CIVIL APPEAL NOS. 327-332 OF 2006
JULY 29, 2015
K. Radhakrishnan, Sr. Adv., P.K. Mullick, Arijit Prasad, T.M. Singh and B. Krishna Prasad, Advs. for the Appellant.V.N. Raghupathy, Adv. for the Respondent.
1. Though in these appeals, various issues are raised, we feel that the only issue which needs consideration relates to cutting of the conveyor belting into required sizes and the issue is as to whether it involves manufacture or not. The Customs, Excise and Service Tax Appellate Tribunal (hereinafter referred to as ‘CESTAT’) in its impugned order has dealt with this issue in the following manner: —
“Another point raised in the Revenue’s appeal is that the appellant buys the conveyor belting in endless length and cuts them to required size and that involves manufacture. This contention of the Revenue is not correct. The conveyor belting is the material used in the construction of conveyors. Like fabrics and other materials, belting comes in endless length and the activity cutting etc. carried out by the appellant cannot be considered as amounting to manufacture. So, no duty is attracted.”
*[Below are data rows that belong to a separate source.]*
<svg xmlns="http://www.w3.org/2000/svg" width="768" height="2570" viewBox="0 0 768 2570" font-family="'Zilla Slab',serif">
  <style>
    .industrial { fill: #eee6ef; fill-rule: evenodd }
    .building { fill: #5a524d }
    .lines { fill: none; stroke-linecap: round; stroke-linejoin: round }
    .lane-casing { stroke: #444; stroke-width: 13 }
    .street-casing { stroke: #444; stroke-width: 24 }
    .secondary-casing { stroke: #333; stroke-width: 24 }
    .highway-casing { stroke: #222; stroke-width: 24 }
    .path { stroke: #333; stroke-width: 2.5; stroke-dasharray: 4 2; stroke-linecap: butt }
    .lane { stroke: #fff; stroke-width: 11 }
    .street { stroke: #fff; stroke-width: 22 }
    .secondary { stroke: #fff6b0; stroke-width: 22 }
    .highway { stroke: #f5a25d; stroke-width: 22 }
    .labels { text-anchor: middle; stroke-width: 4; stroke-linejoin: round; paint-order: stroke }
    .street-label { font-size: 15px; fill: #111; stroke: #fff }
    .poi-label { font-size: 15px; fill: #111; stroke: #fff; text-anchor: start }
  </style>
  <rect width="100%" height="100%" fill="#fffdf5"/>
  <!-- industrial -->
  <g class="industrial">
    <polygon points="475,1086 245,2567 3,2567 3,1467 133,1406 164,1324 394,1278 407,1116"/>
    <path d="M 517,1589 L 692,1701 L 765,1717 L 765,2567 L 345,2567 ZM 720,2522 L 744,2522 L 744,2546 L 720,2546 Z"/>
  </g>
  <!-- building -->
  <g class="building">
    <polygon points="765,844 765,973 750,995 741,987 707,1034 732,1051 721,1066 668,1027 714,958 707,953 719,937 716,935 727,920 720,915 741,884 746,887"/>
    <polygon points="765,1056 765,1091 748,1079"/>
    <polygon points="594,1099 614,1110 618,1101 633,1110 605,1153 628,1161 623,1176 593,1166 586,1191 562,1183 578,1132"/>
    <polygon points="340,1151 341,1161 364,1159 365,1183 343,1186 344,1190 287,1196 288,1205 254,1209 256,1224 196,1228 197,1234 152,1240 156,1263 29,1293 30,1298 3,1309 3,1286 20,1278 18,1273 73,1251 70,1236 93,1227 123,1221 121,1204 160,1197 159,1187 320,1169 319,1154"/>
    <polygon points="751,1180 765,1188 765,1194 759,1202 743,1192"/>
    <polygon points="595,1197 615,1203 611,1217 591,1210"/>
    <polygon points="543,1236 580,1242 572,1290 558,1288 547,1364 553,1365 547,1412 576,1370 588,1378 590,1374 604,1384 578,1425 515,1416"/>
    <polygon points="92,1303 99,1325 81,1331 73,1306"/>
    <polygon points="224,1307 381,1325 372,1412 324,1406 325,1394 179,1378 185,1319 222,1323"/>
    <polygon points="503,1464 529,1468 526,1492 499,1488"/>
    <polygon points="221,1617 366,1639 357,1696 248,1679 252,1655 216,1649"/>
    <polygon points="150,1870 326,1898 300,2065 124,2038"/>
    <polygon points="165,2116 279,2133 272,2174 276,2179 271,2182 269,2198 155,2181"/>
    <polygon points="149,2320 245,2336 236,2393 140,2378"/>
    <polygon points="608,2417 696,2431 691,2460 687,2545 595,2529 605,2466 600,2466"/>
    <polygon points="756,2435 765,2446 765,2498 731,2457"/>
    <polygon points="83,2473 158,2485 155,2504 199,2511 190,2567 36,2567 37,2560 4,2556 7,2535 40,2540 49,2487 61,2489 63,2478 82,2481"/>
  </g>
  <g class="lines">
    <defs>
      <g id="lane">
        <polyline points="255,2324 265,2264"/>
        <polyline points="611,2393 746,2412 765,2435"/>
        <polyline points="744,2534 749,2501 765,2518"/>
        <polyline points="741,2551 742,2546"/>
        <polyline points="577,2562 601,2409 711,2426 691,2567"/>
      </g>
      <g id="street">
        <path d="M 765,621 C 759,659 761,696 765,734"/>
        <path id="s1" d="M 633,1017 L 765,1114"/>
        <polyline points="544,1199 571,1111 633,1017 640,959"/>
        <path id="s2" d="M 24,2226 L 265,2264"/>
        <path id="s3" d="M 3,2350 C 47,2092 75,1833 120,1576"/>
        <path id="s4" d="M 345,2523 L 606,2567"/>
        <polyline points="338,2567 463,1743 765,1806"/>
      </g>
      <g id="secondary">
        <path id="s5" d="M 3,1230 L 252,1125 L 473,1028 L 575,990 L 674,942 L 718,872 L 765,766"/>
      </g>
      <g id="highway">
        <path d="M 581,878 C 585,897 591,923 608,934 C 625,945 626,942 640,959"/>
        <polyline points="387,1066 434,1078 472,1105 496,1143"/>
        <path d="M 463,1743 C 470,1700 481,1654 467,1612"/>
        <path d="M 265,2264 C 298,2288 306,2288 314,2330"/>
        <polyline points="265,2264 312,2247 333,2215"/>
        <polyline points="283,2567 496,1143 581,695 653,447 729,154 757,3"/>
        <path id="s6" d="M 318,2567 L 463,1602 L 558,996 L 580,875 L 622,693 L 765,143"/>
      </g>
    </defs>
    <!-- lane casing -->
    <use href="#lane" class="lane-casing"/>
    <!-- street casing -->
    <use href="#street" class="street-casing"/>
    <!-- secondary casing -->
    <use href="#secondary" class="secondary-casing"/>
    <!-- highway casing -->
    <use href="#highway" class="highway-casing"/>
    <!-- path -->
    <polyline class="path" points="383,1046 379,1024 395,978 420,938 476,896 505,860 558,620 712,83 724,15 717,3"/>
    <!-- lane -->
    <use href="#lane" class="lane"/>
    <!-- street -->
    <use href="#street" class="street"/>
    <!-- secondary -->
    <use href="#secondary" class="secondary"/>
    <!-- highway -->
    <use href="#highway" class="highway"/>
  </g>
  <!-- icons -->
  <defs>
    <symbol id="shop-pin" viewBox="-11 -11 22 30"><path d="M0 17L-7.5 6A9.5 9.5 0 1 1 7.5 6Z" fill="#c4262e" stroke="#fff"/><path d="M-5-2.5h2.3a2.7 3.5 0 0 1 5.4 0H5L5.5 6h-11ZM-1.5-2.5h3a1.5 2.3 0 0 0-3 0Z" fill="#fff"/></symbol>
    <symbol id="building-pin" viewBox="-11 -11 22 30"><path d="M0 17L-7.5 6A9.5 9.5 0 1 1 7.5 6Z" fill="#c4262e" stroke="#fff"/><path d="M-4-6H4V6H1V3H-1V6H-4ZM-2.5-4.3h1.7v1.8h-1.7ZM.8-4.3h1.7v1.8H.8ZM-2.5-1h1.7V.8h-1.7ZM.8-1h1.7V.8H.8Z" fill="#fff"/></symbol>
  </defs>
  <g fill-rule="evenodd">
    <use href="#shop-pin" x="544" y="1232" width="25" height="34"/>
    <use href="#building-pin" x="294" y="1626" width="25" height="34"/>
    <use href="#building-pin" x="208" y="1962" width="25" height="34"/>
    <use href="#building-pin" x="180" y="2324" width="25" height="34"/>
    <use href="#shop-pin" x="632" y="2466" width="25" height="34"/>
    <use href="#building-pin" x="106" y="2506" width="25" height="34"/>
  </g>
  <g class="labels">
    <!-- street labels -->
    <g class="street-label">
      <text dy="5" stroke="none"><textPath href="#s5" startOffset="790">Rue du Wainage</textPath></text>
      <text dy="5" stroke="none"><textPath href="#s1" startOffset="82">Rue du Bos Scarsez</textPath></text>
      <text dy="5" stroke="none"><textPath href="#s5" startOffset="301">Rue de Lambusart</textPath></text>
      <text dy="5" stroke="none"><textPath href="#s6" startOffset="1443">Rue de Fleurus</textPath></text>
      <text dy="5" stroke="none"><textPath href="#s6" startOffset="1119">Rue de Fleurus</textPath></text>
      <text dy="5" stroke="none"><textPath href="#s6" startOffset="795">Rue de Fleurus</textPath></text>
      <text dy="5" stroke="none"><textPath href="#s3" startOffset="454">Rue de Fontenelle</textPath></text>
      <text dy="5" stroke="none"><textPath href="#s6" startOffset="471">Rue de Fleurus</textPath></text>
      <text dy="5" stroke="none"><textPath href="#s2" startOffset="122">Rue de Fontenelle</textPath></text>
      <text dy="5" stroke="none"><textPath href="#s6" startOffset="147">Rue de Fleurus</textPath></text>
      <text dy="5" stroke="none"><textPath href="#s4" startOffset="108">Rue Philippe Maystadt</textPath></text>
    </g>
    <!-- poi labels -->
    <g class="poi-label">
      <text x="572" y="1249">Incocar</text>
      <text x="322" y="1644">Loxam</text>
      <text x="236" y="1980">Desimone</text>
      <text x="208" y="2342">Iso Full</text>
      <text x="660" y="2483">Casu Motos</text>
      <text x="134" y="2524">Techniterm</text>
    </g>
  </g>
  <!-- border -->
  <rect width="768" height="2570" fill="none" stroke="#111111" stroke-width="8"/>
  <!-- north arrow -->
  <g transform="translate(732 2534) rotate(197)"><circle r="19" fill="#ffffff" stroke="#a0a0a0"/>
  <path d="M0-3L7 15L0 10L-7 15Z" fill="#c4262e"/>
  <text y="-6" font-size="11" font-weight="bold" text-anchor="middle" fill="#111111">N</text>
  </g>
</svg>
2. After hearing the learned counsel for the parties, we are of the opinion that the aforesaid decision of the CESTAT does not call for any interference. Mere cutting of the lengthy conveyor belt into smaller sizes would not amount to manufacture, ipso facto, unless it is shown that as a result of the said cutting, it was transferred into a new product which was a marketable product. Revenue has failed to bring out these aspects. We, therefore, are of the opinion that the matter is squarely covered by the judgment of this Court in ‘Servo-Med Industries (P.) Ltd. v. CCE  57 taxmann.com 314/51 GST 12.
3. The appeals are, accordingly, dismissed.